▶ Description of the task:
Repeat the records exactly, minus the pictures.

▶ Data:
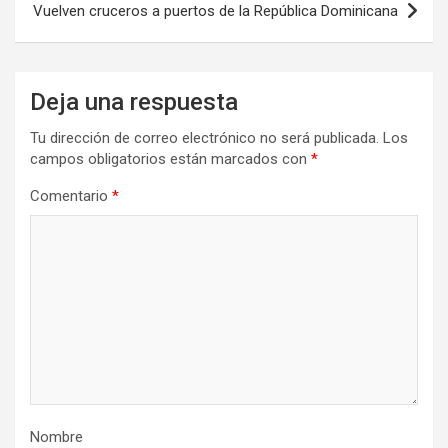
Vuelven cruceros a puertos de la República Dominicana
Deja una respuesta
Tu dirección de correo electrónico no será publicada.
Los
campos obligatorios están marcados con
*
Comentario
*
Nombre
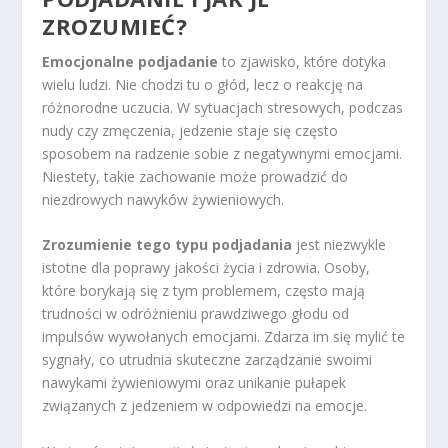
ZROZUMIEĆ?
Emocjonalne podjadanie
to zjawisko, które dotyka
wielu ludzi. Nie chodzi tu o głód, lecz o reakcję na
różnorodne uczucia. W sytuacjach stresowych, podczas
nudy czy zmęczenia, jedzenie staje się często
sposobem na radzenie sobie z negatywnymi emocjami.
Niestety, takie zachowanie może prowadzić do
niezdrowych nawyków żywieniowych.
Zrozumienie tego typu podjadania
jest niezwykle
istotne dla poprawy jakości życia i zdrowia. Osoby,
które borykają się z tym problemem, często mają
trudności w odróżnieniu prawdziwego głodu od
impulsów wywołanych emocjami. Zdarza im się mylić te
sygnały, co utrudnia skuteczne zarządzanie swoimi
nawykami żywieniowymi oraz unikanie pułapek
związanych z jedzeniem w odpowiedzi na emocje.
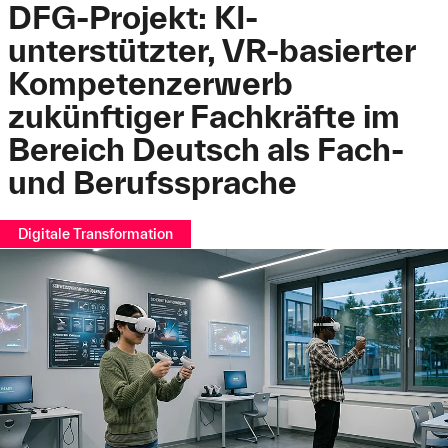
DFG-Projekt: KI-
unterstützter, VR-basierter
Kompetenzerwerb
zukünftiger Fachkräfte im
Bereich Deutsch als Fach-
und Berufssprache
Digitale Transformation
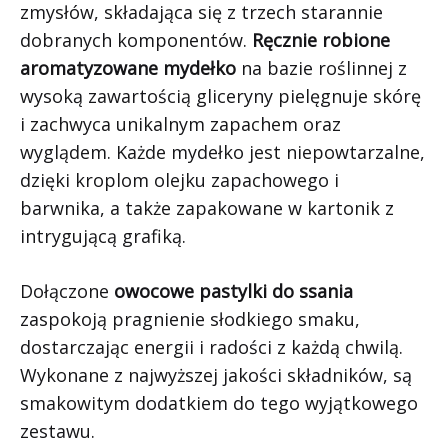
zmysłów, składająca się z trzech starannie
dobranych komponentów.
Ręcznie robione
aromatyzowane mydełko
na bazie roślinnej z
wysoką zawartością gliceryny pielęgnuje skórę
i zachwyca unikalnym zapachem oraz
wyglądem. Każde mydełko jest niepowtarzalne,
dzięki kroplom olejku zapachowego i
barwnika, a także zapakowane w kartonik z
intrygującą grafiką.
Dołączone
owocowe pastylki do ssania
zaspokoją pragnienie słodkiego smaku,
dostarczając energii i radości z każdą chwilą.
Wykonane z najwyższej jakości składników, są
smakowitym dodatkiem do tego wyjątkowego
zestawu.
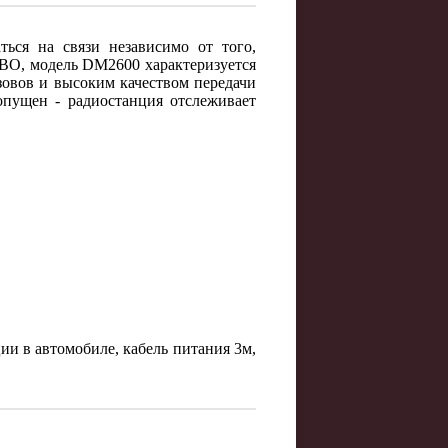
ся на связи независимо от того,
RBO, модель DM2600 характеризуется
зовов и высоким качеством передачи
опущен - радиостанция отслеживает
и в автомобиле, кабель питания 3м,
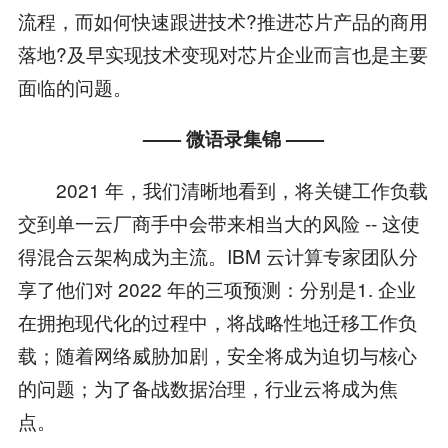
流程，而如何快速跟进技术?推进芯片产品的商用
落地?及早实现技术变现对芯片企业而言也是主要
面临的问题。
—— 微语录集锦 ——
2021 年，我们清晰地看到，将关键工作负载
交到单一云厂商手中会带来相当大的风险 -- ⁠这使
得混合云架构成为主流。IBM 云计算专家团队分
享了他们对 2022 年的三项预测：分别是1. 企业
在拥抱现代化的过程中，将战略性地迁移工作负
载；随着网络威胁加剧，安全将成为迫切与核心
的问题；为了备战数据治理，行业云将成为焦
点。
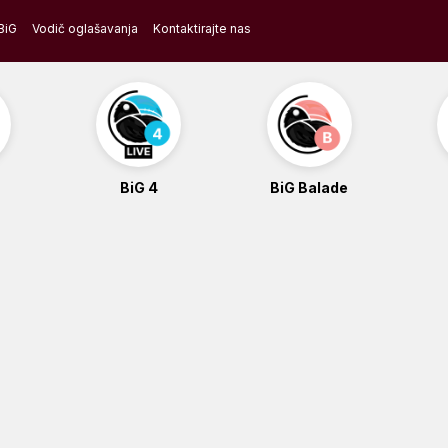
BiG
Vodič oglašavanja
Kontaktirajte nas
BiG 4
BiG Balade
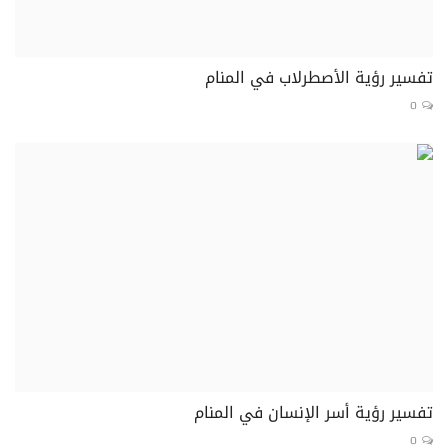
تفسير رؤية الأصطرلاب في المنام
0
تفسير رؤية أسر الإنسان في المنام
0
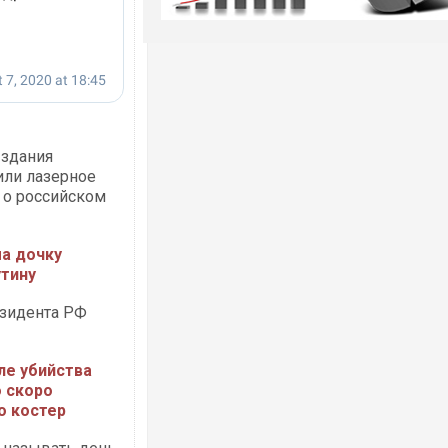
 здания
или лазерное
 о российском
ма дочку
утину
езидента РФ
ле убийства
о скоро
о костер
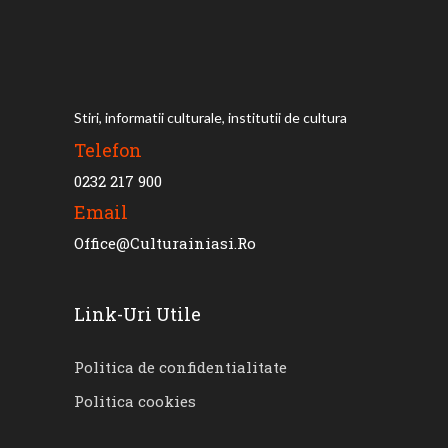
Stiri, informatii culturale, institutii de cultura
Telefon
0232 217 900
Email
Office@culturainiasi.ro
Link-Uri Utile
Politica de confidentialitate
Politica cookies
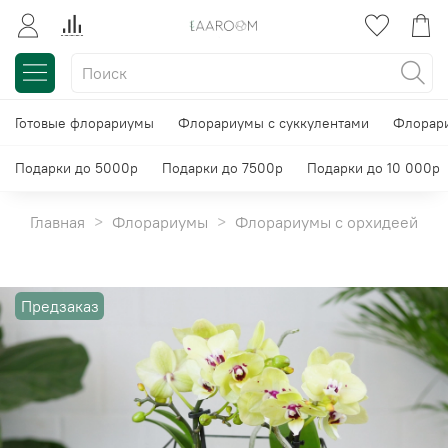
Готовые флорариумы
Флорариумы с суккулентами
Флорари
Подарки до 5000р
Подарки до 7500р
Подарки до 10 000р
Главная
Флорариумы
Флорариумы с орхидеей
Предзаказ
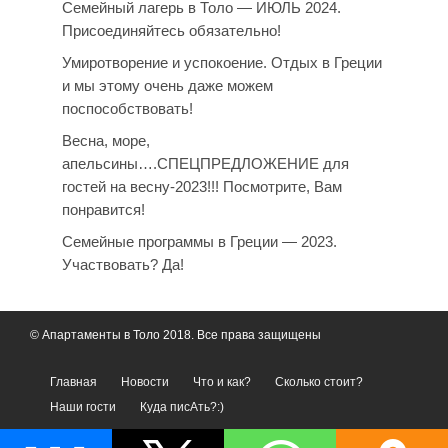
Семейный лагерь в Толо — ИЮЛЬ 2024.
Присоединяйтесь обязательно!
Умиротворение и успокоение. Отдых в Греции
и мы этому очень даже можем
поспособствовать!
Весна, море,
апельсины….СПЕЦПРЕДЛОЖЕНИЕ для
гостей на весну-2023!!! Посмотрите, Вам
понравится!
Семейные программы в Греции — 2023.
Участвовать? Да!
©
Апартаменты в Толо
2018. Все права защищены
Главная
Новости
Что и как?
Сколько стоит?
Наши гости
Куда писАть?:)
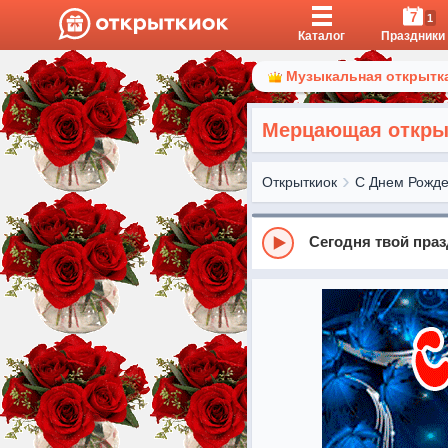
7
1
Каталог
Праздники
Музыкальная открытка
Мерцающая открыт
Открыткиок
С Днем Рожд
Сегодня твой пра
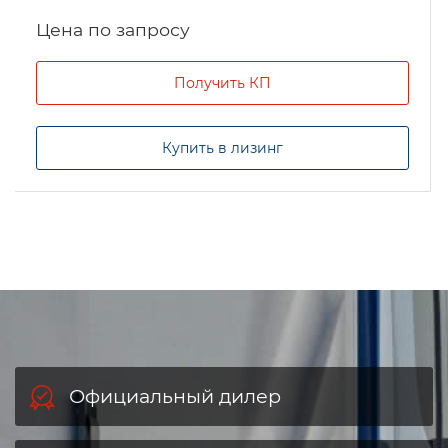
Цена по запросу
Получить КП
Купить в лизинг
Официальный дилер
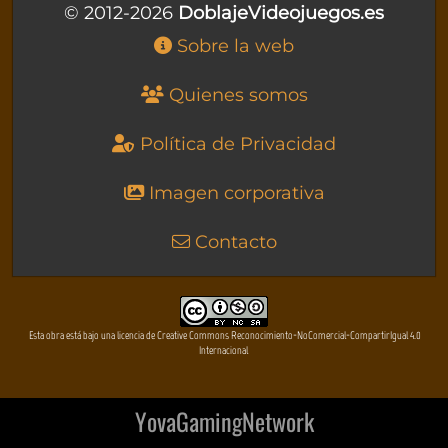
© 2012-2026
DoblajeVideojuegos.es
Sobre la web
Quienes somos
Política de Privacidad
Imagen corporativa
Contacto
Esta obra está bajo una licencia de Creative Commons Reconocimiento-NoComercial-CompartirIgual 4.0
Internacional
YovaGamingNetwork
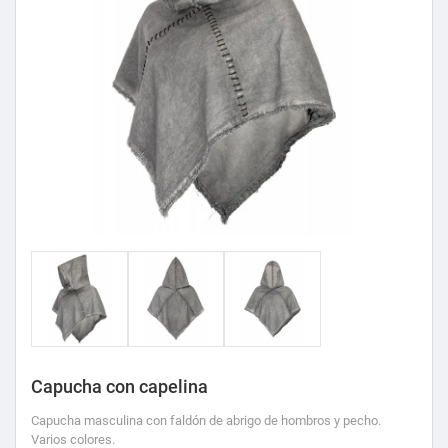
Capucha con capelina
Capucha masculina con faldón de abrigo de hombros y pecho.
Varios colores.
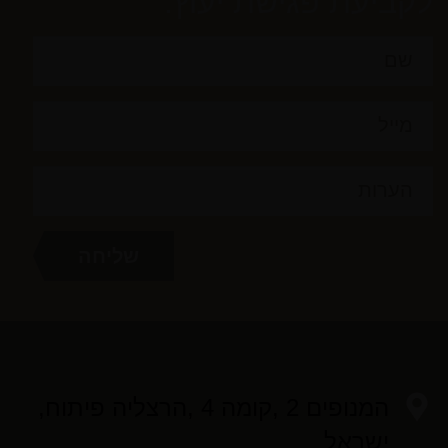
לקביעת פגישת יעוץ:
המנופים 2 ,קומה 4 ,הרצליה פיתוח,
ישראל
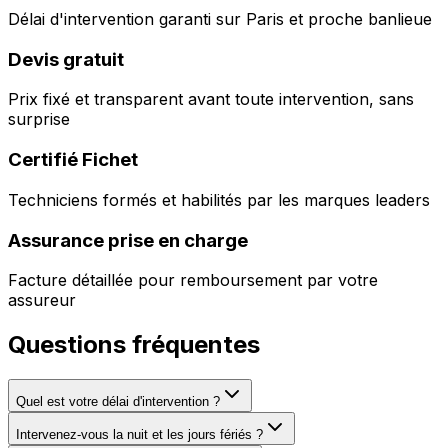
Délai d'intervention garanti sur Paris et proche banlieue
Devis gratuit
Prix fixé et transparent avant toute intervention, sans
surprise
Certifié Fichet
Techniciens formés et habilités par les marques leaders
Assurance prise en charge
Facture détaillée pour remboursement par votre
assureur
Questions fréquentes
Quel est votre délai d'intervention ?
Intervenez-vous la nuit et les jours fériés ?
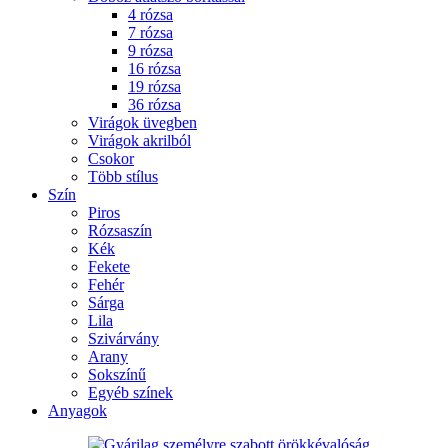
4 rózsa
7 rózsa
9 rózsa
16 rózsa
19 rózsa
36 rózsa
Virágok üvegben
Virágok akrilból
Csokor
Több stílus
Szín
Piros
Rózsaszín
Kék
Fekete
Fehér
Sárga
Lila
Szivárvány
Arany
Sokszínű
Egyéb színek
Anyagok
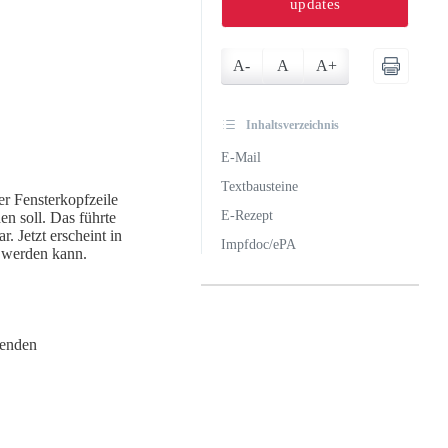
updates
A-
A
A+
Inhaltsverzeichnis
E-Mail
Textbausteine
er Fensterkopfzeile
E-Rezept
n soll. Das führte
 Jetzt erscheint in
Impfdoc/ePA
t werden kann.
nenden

▶ Your solution:
Vuelven cruceros a puertos de la República Dominicana
Deja una respuesta
Tu dirección de correo electrónico no será publicada.
Los
campos obligatorios están marcados con
*
Comentario
*
Nombre
ZROZUMIEĆ?
Emocjonalne podjadanie
to zjawisko, które dotyka
wielu ludzi. Nie chodzi tu o głód, lecz o reakcję na
różnorodne uczucia. W sytuacjach stresowych, podczas
nudy czy zmęczenia, jedzenie staje się często
sposobem na radzenie sobie z negatywnymi emocjami.
Niestety, takie zachowanie może prowadzić do
niezdrowych nawyków żywieniowych.
Zrozumienie tego typu podjadania
jest niezwykle
istotne dla poprawy jakości życia i zdrowia. Osoby,
które borykają się z tym problemem, często mają
trudności w odróżnieniu prawdziwego głodu od
impulsów wywołanych emocjami. Zdarza im się mylić te
sygnały, co utrudnia skuteczne zarządzanie swoimi
nawykami żywieniowymi oraz unikanie pułapek
związanych z jedzeniem w odpowiedzi na emocje.
DFG-Projekt: KI-
unterstützter, VR-basierter
Kompetenzerwerb
zukünftiger Fachkräfte im
Bereich Deutsch als Fach-
und Berufssprache
Digitale Transformation
zmysłów, składająca się z trzech starannie
dobranych komponentów.
Ręcznie robione
aromatyzowane mydełko
na bazie roślinnej z
wysoką zawartością gliceryny pielęgnuje skórę
i zachwyca unikalnym zapachem oraz
wyglądem. Każde mydełko jest niepowtarzalne,
dzięki kroplom olejku zapachowego i
barwnika, a także zapakowane w kartonik z
intrygującą grafiką.
Dołączone
owocowe pastylki do ssania
zaspokoją pragnienie słodkiego smaku,
dostarczając energii i radości z każdą chwilą.
Wykonane z najwyższej jakości składników, są
smakowitym dodatkiem do tego wyjątkowego
zestawu.
ся на связи независимо от того,
RBO, модель DM2600 характеризуется
зовов и высоким качеством передачи
опущен - радиостанция отслеживает
и в автомобиле, кабель питания 3м,
流程，而如何快速跟进技术?推进芯片产品的商用
落地?及早实现技术变现对芯片企业而言也是主要
面临的问题。
—— 微语录集锦 ——
2021 年，我们清晰地看到，将关键工作负载
交到单一云厂商手中会带来相当大的风险 -- ⁠这使
得混合云架构成为主流。IBM 云计算专家团队分
享了他们对 2022 年的三项预测：分别是1. 企业
在拥抱现代化的过程中，将战略性地迁移工作负
载；随着网络威胁加剧，安全将成为迫切与核心
的问题；为了备战数据治理，行业云将成为焦
点。
BiG
Vodič oglašavanja
Kontaktirajte nas
BiG 4
BiG Balade
تفسير رؤية الأصطرلاب في المنام
0
تفسير رؤية أسر الإنسان في المنام
0
 здания
или лазерное
 о российском
ма дочку
утину
езидента РФ
ле убийства
о скоро
о костер
Stiri, informatii culturale, institutii de cultura
Telefon
0232 217 900
Email
Office@culturainiasi.ro
Link-Uri Utile
Politica de confidentialitate
Politica cookies
Готовые флорариумы
Флорариумы с суккулентами
Флорари
Подарки до 5000р
Подарки до 7500р
Подарки до 10 000р
Главная
Флорариумы
Флорариумы с орхидеей
Предзаказ
Семейный лагерь в Толо — ИЮЛЬ 2024.
Присоединяйтесь обязательно!
Умиротворение и успокоение. Отдых в Греции
и мы этому очень даже можем
поспособствовать!
Весна, море,
апельсины….СПЕЦПРЕДЛОЖЕНИЕ для
гостей на весну-2023!!! Посмотрите, Вам
понравится!
Семейные программы в Греции — 2023.
Участвовать? Да!
©
Апартаменты в Толо
2018. Все права защищены
Главная
Новости
Что и как?
Сколько стоит?
Наши гости
Куда писАть?:)
7
1
Каталог
Праздники
Музыкальная открытка
Мерцающая открыт
Открыткиок
С Днем Рожд
Сегодня твой пра
Цена по запросу
Получить КП
Купить в лизинг
Официальный дилер
© 2012-2026
DoblajeVideojuegos.es
Sobre la web
Quienes somos
Política de Privacidad
Imagen corporativa
Contacto
Esta obra está bajo una licencia de Creative Commons Reconocimiento-NoComercial-CompartirIgual 4.0
Internacional
YovaGamingNetwork
Capucha con capelina
Capucha masculina con faldón de abrigo de hombros y pecho.
Varios colores.
לקביעת פגישת יעוץ:
המנופים 2 ,קומה 4 ,הרצליה פיתוח,
ישראל
Délai d'intervention garanti sur Paris et proche banlieue
Devis gratuit
Prix fixé et transparent avant toute intervention, sans
surprise
Certifié Fichet
Techniciens formés et habilités par les marques leaders
Assurance prise en charge
Facture détaillée pour remboursement par votre
assureur
Questions fréquentes
Quel est votre délai d'intervention ?
Intervenez-vous la nuit et les jours fériés ?
4 rózsa
7 rózsa
9 rózsa
16 rózsa
19 rózsa
36 rózsa
Virágok üvegben
Virágok akrilból
Csokor
Több stílus
Szín
Piros
Rózsaszín
Kék
Fekete
Fehér
Sárga
Lila
Szivárvány
Arany
Sokszínű
Egyéb színek
Anyagok
updates
A-
A
A+
Inhaltsverzeichnis
E-Mail
Textbausteine
er Fensterkopfzeile
E-Rezept
n soll. Das führte
 Jetzt erscheint in
Impfdoc/ePA
t werden kann.
nenden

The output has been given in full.